Agriculture bio: 1.300 tonnes de patates sur les bras

En une décennie, le nombre d’agriculteurs en production biologique ou en conversion a explosé, passant de 779 à 1.816. Le secteur du bio tente donc de répondre à une demande de plus en plus grande des consommateurs en produisant des pommes de terre locales et biologiques, issues de variétés coriaces et plus respectueuses de l’environnement. Cependant, un stock de plus de 1.300 tonnes ne parvient pas à s’écouler chez certains producteurs. La cause ? La principale société d’emballage belge ne semble plus se fournir avec les pommes de terre locales. « J’ai déjà vu dans les supermarchés des pommes de terre, certes bio, mais qui ne proviennent absolument pas de chez nous », s’indigne Charles-Albert De Grady, représentants des producteurs. « Le problème c’est qu’étant donné que l’emballage est fait en Belgique, un drapeau belge ou un label peut figurer sur l’emballage alors que la pomme de terre vient d’Hollande, de France, etc. », explique M. De Grady. « Cela peut tromper le consommateur qui pense acheter éthique », ajoute-t-il.
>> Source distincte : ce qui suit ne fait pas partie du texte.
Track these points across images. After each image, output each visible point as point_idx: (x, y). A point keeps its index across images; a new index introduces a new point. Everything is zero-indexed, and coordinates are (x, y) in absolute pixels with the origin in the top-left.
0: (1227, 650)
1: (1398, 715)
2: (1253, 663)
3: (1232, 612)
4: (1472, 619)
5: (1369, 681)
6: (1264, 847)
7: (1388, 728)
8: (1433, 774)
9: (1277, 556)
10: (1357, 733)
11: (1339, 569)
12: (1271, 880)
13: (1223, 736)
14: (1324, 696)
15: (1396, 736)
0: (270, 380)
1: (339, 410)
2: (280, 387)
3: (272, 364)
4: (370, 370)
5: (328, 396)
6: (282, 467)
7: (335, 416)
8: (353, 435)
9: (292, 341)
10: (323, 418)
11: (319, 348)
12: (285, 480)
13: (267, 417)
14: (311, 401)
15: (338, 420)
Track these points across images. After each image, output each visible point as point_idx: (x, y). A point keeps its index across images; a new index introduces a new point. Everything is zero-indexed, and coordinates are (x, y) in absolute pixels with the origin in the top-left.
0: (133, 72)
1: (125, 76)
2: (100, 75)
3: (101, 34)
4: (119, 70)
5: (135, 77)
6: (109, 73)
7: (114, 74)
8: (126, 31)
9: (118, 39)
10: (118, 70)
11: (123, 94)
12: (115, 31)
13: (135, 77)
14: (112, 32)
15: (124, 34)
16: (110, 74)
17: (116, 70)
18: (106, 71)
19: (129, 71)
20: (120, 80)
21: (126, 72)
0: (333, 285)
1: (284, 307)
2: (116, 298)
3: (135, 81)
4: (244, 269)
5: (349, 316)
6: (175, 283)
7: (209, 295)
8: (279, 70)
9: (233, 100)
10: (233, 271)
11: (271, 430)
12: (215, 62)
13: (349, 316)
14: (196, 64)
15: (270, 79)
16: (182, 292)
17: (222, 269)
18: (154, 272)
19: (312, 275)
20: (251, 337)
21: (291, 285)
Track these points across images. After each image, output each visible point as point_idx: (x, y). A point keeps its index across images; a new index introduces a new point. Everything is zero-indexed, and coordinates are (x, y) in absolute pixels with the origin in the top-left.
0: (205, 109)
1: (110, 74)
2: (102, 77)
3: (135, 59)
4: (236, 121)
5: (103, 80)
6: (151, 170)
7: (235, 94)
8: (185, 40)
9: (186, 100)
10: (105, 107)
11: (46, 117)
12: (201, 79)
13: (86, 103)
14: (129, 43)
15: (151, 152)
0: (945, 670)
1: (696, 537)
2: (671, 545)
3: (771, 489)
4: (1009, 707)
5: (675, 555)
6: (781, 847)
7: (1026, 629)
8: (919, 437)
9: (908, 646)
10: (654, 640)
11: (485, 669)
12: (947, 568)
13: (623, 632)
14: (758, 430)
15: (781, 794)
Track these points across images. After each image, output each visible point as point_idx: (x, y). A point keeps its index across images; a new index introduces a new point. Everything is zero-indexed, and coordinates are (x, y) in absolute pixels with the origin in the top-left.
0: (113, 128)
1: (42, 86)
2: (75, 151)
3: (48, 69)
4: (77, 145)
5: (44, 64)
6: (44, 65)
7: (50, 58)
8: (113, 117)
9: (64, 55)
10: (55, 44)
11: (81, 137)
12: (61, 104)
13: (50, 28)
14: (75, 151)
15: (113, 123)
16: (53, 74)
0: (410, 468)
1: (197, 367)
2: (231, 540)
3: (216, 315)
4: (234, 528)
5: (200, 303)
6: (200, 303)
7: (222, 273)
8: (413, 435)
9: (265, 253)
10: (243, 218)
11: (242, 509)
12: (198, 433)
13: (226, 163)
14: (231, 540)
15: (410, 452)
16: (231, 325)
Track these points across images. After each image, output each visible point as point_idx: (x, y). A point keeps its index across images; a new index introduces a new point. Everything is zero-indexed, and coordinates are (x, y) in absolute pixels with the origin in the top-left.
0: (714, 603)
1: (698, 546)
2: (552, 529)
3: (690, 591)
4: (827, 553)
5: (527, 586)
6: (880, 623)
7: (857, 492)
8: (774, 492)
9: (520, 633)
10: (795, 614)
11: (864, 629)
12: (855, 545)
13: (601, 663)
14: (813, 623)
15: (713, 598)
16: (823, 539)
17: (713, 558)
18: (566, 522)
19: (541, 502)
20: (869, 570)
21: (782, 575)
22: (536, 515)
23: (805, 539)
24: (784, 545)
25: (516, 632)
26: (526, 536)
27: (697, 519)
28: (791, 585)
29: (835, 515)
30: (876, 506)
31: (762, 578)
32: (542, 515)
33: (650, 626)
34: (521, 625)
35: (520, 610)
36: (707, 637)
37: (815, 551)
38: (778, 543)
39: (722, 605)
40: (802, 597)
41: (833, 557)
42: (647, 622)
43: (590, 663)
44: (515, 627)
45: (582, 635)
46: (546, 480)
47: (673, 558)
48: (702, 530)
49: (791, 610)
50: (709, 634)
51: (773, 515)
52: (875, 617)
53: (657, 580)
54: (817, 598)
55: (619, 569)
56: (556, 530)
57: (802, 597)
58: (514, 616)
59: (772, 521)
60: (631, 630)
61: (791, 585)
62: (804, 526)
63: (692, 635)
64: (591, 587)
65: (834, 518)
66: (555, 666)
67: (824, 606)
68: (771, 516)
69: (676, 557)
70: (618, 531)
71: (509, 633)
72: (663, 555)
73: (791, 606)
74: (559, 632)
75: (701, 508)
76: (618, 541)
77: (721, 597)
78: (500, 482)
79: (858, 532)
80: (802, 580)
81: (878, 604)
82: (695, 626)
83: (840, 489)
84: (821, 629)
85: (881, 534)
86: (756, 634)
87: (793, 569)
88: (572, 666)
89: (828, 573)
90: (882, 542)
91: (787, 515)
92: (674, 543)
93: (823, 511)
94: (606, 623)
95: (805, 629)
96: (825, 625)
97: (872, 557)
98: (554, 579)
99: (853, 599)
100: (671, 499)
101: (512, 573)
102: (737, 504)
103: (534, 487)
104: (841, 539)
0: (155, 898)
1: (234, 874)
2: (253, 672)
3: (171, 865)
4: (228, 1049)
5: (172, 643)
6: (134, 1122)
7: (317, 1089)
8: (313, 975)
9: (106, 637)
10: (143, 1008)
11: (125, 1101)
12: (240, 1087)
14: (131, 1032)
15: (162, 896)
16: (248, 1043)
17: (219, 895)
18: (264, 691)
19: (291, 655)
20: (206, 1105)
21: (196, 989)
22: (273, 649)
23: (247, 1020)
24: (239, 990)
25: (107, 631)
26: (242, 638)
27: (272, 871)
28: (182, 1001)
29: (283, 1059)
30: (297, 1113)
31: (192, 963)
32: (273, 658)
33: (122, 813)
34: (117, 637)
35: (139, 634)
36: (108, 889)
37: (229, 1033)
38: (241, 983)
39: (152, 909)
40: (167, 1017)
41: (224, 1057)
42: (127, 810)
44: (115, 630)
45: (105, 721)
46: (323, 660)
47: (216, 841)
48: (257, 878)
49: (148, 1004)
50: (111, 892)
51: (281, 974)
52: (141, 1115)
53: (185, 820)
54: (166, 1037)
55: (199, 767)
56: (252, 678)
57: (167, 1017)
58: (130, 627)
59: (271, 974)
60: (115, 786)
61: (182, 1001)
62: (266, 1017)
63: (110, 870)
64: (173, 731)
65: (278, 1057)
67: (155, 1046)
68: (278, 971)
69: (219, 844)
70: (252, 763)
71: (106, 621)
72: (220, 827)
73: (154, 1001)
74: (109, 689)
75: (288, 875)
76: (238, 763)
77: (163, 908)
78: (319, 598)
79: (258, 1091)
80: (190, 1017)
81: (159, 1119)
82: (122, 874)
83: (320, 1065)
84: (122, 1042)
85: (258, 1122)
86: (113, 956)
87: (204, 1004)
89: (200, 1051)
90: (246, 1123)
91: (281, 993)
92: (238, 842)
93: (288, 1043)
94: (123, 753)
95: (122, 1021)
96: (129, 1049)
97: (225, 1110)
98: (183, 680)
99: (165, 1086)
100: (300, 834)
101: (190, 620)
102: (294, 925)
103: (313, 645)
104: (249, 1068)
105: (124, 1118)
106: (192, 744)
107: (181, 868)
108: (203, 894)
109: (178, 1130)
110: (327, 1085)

D’autant plus que d’ici quelques semaines, des pommes de terre d’Israël, de Chypre ou encore d’Égypte vont débarquer dans nos supermarchés, accentuant le risque de gaspillage et les pertes économiques des producteurs locaux. « Ils ont l’avantage d’un meilleur climat, ils peuvent proposer une pomme de terre primeur bien plus tôt que chez nous. Les nouvelles pommes de terre belges seront prêtes pour août », selon le représentant des producteurs. Une situation qui ne s’inclut pas dans la politique du bio en Wallonie et qui fait monter au créneau les producteurs. « Je ne sais pas à quel prix sont vendues les pommes de terre étrangères. Tout ce que je sais, c’est que l’on vend les nôtres à 30 centimes du kilo, on ne peut pas faire moins ou on serait en perte », explique Charles-Albert De Gardy.